* EXERCISE BRIEF: Pictures aside, quote the whole listing exactly.

* DATASET EXTRACT:
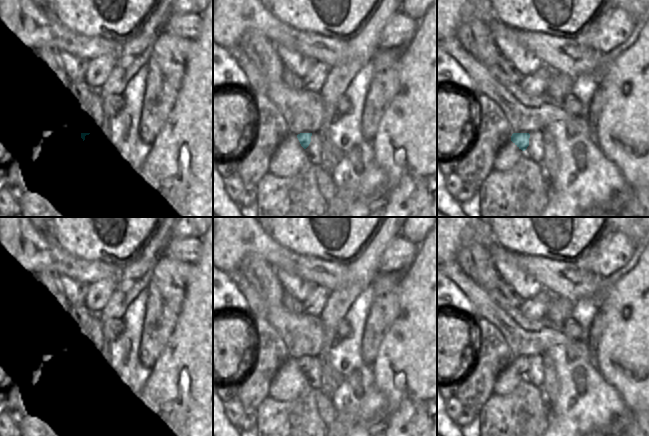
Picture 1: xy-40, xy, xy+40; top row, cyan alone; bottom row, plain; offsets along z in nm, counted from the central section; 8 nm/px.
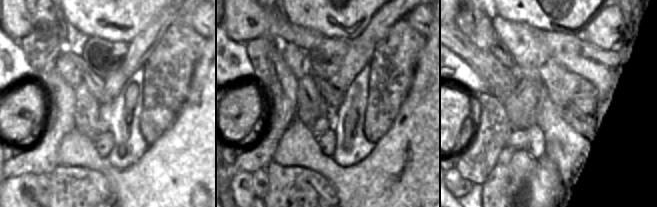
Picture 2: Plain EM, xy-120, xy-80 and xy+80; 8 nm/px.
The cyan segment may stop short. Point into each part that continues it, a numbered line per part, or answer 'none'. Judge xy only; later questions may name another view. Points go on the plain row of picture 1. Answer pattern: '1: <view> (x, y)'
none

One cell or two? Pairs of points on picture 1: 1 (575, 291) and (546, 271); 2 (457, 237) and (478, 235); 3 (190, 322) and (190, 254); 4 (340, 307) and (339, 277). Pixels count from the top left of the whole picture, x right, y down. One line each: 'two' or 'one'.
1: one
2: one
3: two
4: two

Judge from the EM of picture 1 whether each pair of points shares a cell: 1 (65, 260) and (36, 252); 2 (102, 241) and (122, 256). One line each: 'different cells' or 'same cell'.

* ANSWER TO THE PROBLEM:
Picture 1: xy-40, xy, xy+40; top row, cyan alone; bottom row, plain; offsets along z in nm, counted from the central section; 8 nm/px.
Picture 2: Plain EM, xy-120, xy-80 and xy+80; 8 nm/px.
The cyan segment may stop short. Point into each part that continues it, a numbered line per part, or answer 'none'. Judge xy only; later questions may name another view. Points go on the plain row of picture 1. Answer pattern: '1: <view> (x, y)'
none

One cell or two? Pairs of points on picture 1: 1 (575, 291) and (546, 271); 2 (457, 237) and (478, 235); 3 (190, 322) and (190, 254); 4 (340, 307) and (339, 277). Pixels count from the top left of the whole picture, x right, y down. One line each: 'two' or 'one'.
1: one
2: one
3: two
4: two

Judge from the EM of picture 1 whether each pair of points shares a cell: 1 (65, 260) and (36, 252); 2 (102, 241) and (122, 256). One line each: 'different cells' or 'same cell'.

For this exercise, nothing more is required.